El fútbol se revela incluso más abierto que algunas Iglesias a la hora de elegir a sus líderes. Hoy casi parece insólito que se designe a un obispo que no sea del país o incluso de la región. Sin embargo, en el fútbol no hay reparo en confiar la dirección del equipo a un entrenador extranjero, aunque necesite intérprete.

Futbolistas sin fronteras

El balón está atravesando incluso la barrera más resistente: la del género. Hasta hace poco las mujeres contemplaban el apasionamiento masculino por el fútbol con la displicencia irónica propia de su sexo frente a las manías de esos niños grandes que son los hombres. Incluso cabía esperar que una nueva Lisístrata encabezara un movimiento que pusiera a los hombres contra las cuerdas para apartarlos de la guerra del fútbol, que consume sus mejores energías en las gradas o frente al televisor. Pero han dado por perdida la partida, quizá temiendo descubrir que antes de la abstinencia de balón sus hombres pasarían por cualquier otra, y han decidido subirse a las gradas a gritar con ellos. Y ahora que tantas Carmen, Paola o Alice ocupan sus puestos en el estadio, sin necesidad de cuotas ni discriminación positiva, la suerte está echada. Sólo cabe esperar que cada pareja sea del mismo equipo para que no aumente la inestabilidad familiar.

En este espectáculo convertido en mito salvador confluyen extrañamente la globalización y el nacionalismo exacerbado. La lealtad visceral de los seguidores a su equipo lo convierte en el símbolo de su identidad social, y del antagonismo entre su ciudad y la rival: Madrid contra Barcelona, Milán contra Roma. Pero, en esta Europa de futbolistas sin fronteras, el genio propio del equipo está cada vez más encarnado en jugadores venidos de fuera, de Sudamérica a los Balcanes, «hijos adoptivos» del club que más paga. El Real Madrid vencedor de la Copa de Europa no tuvo sobre el campo en la final más de cuatro españoles; y en el Barcelona, símbolo del catalanismo deportivo, los catalanes son una pequeña minoría en el equipo. Y, en los dos casos, a cargo de entrenadores extranjeros. Pero da igual, la camiseta hace «de casa» al jugador, hasta que otro pague su cláusula de rescisión.

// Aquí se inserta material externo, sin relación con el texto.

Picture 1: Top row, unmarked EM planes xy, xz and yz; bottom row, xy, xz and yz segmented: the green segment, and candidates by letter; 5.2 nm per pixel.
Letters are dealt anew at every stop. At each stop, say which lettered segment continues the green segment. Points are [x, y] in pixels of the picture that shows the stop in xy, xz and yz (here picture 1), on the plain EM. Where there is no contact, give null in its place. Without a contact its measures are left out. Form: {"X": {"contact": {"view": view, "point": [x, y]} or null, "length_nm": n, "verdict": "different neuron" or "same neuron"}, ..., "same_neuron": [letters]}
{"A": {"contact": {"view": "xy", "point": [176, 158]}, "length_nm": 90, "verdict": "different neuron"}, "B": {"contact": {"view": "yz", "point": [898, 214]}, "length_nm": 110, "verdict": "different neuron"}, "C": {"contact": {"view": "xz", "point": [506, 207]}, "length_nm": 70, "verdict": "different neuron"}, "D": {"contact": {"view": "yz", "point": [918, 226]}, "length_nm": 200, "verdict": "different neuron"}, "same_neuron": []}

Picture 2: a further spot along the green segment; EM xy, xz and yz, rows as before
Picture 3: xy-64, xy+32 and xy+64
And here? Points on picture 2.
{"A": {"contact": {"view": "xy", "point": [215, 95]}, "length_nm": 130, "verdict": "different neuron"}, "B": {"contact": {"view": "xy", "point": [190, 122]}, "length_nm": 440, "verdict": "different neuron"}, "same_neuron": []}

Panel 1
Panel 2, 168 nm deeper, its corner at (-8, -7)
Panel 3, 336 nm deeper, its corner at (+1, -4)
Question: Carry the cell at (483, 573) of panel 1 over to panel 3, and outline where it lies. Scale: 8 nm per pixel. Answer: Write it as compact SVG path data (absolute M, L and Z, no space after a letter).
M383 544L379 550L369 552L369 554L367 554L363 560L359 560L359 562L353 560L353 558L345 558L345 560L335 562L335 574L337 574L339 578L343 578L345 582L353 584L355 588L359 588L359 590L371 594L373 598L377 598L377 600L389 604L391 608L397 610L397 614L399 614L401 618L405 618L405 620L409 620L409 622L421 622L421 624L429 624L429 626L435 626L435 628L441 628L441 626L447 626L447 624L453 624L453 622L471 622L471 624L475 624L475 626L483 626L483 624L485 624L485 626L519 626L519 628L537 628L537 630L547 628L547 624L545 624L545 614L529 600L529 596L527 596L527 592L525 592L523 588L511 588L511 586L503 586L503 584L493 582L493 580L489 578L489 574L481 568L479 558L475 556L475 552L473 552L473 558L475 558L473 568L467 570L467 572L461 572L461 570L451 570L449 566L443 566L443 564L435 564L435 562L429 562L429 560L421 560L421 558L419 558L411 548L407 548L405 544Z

Quizá sea éste uno de los beneficios de la globalización futbolística: perder el miedo al extranjero. Si la Unión Europea intenta blindar sus fronteras ante la inmigración africana, tiene las puertas abiertas para reforzar sus equipos de fútbol con nigerianos, cameruneses o argelinos. Pues los prejuicios ancestrales desaparecen cuando vemos que jugadores de otro color de piel o peinado «afro» hacen maravillas con el balón y se apasionan por lo mismo que nosotros.

En este «estadio global» en que se ha convertido el mundo, millones de espectadores ponen sus grandes esperanzas y sus grandes miedos en los pies de los jugadores elegidos para la gloria. Nunca tan pocos hicieron triunfar (o llorar) a tantos. ¿Hay algo más democrático?